Parts of the exercise ▸
A - In the SPAC subscription text, how many shares of Class A Common Stock will the Investor receive for the Second Contribution?
B - Write the next part of the SPAC subscription text, picking up after its final sentence.

Extracted text ▸
================

The Second Contribution shall be paid by the Investor to the Sponsor in cash, on or prior to December 5, 2024, or on such date as the
Parties may agree in writing (such date, the “Closing). An amount equal to the Initial Contribution was paid by the Investor to
the Sponsor prior to the date hereof.
2.2 Subscription.
In consideration of the Initial Contribution funded by the Investor and received by SPAC, Sponsor will transfer and/or SPAC will issue
on Sponsor’s behalf 300,000 shares of Class A Common Stock (the “Initial Shares”) owned by the Sponsor to the
Investor immediately prior to the De-SPAC Closing. In consideration of the Second Contribution funded by the Investor and received by
SPAC, Sponsor will transfer and/or SPAC will issue on Sponsor’s behalf 200,000 shares of Class A Common Stock (the “Second
Shares”) to the Investor immediately prior to the De-SPAC Closing. The Initial Shares and the Second Shares are hereinafter
referred to as the “Subscription Shares” and together with the Default Shares as defined below, the “Investor
Shares”). Within five business days of SPAC publicly disclosing an agreement for a De-SPAC where the surviving entity is not
the SPAC, the SPAC and Sponsor will cause the surviving entity to enter into a joinder to this Agreement that is reasonably agreeable
to the Investor acknowledging the terms and conditions hereof and agreeing to honor the obligations of the SPAC and Sponsor herein.

================

Data lines ▸
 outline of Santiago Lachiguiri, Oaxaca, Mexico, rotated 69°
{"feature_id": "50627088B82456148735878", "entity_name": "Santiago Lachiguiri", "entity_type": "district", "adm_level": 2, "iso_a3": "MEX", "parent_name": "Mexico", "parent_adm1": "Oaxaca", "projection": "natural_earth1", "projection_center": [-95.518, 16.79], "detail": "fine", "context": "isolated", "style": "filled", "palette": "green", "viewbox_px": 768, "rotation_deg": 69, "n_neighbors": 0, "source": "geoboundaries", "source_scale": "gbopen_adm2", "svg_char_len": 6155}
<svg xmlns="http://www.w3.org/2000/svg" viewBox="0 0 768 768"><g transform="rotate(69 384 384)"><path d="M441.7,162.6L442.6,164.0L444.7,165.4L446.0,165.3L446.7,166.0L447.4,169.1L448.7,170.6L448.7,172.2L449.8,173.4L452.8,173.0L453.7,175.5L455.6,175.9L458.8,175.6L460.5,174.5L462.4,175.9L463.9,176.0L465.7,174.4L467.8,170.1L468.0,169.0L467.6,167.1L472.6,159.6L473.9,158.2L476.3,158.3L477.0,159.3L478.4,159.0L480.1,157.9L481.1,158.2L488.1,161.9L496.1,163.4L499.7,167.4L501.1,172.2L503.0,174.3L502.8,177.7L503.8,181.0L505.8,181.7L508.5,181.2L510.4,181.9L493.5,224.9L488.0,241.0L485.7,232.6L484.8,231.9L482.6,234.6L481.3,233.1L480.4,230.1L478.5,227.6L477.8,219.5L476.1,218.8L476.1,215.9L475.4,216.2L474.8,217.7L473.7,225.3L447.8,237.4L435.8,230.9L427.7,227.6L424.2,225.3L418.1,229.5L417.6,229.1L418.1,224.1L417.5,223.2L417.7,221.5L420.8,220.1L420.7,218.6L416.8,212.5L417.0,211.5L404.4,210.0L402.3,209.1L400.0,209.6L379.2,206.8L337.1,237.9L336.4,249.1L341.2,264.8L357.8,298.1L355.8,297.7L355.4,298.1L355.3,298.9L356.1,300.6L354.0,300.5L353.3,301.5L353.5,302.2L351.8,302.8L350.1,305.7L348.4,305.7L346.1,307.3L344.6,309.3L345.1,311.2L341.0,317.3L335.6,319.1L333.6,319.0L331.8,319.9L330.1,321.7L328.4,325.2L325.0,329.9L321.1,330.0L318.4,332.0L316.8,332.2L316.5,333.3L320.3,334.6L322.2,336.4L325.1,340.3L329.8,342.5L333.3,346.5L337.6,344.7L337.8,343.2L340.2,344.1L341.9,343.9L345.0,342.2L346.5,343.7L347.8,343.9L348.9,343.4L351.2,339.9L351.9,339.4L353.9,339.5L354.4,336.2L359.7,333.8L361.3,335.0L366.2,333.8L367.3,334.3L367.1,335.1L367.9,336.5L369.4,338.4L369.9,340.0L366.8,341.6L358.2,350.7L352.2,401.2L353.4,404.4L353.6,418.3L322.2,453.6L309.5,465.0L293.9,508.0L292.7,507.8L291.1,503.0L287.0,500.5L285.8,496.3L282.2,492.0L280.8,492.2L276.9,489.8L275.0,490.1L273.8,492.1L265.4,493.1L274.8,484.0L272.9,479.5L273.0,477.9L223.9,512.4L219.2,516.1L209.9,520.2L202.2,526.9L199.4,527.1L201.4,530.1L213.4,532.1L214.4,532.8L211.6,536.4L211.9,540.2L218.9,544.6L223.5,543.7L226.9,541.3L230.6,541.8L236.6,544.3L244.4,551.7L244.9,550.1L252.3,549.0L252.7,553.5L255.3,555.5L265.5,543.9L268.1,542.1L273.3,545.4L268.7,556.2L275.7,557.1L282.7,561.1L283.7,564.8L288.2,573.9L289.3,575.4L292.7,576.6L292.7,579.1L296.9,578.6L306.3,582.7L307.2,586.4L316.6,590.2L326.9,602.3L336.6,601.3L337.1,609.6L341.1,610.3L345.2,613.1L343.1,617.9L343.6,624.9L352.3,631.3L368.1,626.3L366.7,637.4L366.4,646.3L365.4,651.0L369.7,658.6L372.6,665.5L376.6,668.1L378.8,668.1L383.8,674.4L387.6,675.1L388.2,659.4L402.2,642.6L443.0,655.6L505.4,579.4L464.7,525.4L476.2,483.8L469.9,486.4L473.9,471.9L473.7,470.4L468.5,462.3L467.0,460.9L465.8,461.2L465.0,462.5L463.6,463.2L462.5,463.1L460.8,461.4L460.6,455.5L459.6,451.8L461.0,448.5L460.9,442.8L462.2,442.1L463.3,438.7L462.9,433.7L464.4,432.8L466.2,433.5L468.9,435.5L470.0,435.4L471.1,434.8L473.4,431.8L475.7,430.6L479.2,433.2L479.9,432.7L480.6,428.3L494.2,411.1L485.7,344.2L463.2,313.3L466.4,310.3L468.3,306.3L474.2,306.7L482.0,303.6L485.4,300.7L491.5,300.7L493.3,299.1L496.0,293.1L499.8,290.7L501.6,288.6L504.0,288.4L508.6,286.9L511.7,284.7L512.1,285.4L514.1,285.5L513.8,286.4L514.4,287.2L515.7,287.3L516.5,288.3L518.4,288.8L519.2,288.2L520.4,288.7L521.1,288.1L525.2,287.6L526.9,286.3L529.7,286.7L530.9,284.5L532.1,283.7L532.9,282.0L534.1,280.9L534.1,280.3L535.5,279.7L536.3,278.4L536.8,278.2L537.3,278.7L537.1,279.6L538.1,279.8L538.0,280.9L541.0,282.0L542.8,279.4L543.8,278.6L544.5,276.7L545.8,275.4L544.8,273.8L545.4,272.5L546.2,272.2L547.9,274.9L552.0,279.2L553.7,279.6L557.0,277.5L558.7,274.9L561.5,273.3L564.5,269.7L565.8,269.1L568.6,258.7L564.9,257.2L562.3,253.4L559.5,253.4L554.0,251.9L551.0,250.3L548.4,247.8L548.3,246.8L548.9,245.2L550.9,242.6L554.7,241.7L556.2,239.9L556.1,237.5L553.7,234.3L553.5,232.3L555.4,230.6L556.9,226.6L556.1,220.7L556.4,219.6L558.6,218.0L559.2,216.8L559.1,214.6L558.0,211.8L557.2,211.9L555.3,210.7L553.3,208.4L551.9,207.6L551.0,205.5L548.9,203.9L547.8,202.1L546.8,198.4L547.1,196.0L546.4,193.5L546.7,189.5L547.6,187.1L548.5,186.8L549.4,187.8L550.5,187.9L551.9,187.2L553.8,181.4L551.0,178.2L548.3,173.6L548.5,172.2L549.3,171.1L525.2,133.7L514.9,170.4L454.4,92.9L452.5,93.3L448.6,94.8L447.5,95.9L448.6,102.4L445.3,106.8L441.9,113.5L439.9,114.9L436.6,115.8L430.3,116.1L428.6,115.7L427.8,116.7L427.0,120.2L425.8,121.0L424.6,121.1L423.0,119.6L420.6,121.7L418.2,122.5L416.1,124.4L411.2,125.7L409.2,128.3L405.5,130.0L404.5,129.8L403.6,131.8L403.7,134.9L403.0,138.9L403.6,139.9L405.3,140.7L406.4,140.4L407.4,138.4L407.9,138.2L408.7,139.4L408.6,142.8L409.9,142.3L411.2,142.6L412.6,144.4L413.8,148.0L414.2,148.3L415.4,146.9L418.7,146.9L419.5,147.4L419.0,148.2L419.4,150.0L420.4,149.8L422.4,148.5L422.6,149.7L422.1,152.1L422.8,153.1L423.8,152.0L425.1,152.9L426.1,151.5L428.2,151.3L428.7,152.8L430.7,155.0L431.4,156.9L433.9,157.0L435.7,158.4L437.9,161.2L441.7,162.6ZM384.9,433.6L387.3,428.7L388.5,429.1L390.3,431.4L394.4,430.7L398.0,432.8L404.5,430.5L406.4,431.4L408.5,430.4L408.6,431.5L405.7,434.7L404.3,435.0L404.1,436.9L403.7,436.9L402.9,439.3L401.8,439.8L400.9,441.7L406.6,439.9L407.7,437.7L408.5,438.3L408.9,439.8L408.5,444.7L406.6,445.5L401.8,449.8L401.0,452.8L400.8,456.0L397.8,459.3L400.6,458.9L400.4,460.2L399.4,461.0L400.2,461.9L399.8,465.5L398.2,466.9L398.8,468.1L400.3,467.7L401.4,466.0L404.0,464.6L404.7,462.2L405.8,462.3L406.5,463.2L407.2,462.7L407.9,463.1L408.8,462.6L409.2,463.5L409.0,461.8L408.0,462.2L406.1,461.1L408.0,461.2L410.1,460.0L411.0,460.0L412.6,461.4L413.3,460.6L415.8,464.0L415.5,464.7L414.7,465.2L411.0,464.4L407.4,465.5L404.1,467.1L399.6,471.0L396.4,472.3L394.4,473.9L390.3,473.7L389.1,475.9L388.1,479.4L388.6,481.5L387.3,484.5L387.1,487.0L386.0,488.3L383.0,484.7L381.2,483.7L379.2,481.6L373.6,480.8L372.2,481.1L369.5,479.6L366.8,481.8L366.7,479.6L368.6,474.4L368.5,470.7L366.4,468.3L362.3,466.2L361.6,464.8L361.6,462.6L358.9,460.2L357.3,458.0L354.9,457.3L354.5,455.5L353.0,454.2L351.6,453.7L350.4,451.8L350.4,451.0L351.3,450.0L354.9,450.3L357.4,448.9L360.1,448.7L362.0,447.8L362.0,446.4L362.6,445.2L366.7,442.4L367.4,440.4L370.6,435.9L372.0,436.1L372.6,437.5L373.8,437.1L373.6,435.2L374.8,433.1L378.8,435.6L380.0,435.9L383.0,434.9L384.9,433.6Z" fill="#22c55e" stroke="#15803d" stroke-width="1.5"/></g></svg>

================

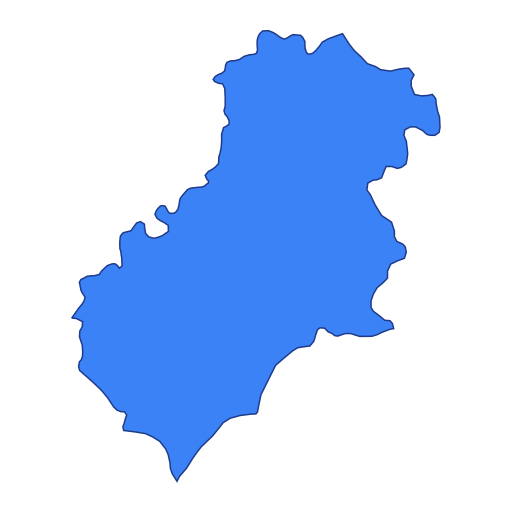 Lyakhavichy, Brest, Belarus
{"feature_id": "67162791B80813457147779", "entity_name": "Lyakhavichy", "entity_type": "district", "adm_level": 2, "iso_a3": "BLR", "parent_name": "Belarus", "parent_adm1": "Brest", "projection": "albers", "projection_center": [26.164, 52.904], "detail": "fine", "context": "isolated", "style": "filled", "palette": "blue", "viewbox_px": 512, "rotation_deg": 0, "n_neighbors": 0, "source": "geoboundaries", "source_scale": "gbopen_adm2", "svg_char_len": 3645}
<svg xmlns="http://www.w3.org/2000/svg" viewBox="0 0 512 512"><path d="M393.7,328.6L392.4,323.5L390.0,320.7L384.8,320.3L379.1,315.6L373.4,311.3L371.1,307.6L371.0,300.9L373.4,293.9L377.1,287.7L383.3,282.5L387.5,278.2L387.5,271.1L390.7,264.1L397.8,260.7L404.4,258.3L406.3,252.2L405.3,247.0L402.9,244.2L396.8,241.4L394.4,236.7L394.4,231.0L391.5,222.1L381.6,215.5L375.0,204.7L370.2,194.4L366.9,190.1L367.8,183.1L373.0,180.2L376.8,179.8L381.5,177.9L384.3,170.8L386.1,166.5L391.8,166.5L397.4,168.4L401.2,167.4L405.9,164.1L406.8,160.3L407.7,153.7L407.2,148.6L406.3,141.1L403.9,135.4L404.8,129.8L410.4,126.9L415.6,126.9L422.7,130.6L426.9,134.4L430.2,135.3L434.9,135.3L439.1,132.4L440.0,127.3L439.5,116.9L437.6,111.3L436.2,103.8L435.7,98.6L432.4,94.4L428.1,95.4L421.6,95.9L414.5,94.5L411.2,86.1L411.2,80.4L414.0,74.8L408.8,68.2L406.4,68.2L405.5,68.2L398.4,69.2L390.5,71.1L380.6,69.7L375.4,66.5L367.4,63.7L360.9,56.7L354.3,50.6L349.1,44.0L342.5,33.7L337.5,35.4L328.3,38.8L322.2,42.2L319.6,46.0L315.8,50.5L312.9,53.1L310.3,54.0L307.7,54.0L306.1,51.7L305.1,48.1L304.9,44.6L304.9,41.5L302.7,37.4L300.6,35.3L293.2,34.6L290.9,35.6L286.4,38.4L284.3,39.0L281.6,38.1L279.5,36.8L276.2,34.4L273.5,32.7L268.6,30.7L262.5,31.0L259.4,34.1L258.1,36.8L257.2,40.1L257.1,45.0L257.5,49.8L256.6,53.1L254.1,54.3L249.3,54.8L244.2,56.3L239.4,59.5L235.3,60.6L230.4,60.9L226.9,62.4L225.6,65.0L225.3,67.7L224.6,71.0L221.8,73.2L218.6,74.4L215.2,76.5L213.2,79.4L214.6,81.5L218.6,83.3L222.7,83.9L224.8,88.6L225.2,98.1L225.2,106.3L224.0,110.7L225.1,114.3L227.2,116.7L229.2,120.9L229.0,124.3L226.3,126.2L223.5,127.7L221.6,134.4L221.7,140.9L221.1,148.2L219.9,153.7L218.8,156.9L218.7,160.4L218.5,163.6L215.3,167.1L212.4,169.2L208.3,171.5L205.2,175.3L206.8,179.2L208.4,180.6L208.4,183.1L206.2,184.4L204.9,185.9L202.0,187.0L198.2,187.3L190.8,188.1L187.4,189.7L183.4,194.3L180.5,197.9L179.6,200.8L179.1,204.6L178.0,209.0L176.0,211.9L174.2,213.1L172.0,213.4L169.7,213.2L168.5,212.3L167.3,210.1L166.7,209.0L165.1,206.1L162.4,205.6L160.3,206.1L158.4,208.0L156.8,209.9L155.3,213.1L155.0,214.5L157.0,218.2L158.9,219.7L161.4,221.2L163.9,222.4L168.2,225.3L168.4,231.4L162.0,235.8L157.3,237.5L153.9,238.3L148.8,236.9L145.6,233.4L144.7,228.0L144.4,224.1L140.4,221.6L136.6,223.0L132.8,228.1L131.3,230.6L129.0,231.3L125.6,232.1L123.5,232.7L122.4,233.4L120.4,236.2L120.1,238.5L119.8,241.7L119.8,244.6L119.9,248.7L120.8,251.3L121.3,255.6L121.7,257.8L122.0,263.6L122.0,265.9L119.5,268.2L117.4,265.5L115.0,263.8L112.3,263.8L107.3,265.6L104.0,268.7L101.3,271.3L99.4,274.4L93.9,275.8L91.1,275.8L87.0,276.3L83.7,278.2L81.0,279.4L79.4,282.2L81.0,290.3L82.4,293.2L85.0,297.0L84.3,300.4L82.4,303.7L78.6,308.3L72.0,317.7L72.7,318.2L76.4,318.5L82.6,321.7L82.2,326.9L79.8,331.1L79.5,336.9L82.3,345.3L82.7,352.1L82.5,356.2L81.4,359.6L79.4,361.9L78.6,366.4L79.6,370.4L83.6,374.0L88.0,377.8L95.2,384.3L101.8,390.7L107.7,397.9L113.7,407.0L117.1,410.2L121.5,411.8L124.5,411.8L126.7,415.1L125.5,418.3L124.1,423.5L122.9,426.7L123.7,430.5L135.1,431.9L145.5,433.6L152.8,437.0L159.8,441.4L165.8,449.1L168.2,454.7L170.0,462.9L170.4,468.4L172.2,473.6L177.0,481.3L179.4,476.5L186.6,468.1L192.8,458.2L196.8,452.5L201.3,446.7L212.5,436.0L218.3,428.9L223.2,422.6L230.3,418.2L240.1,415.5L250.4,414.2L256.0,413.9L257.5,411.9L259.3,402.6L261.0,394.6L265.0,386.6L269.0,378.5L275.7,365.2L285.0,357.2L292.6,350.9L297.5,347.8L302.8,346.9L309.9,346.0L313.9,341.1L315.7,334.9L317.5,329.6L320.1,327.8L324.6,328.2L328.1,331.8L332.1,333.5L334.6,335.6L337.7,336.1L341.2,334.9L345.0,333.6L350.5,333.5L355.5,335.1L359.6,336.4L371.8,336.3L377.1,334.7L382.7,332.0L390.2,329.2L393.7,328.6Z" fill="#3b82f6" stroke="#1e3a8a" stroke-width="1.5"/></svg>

================

Outputs in order ▸
A - 200,000 shares

B -
2.3 Restrictions.
The Investor Shares shall not be subject to any transfer restrictions or any other lock-up provisions, earn outs, or other contingencies
(other than restrictions on transfer arising under applicable securities laws). For greater certainty, the Investor Shares shall be issued
or transferred (as applicable) free and clear of any liens, encumbrances or any interests of any third party and no Sponsor Default Shares,
if any become payable, shall be subject to the transfer or lock-up provision as set forth in Section 7 of that certain Letter Agreement
dated as of December 9, 2021, between SPAC and Sponsor. Notwithstanding anything contained in (i) the Letter Agreement; or (ii) any agreement
to which either Sponsor, SPAC (or the surviving entity following the De-SPAC Closing) or the Investor Shares is or are subject, the Investor
shall not be required to forfeit or transfer the Investor Shares. Each of the SPAC and Sponsor acknowledges and agrees that no earn-outs,
forfeitures, transfers, restrictions, amendments or arrangements shall apply to the Investor Shares being transferred or issued to the
Investor hereunder, except for restrictions imposed by federal and state securities laws or otherwise consented to by the Investor.
2.4 Registration.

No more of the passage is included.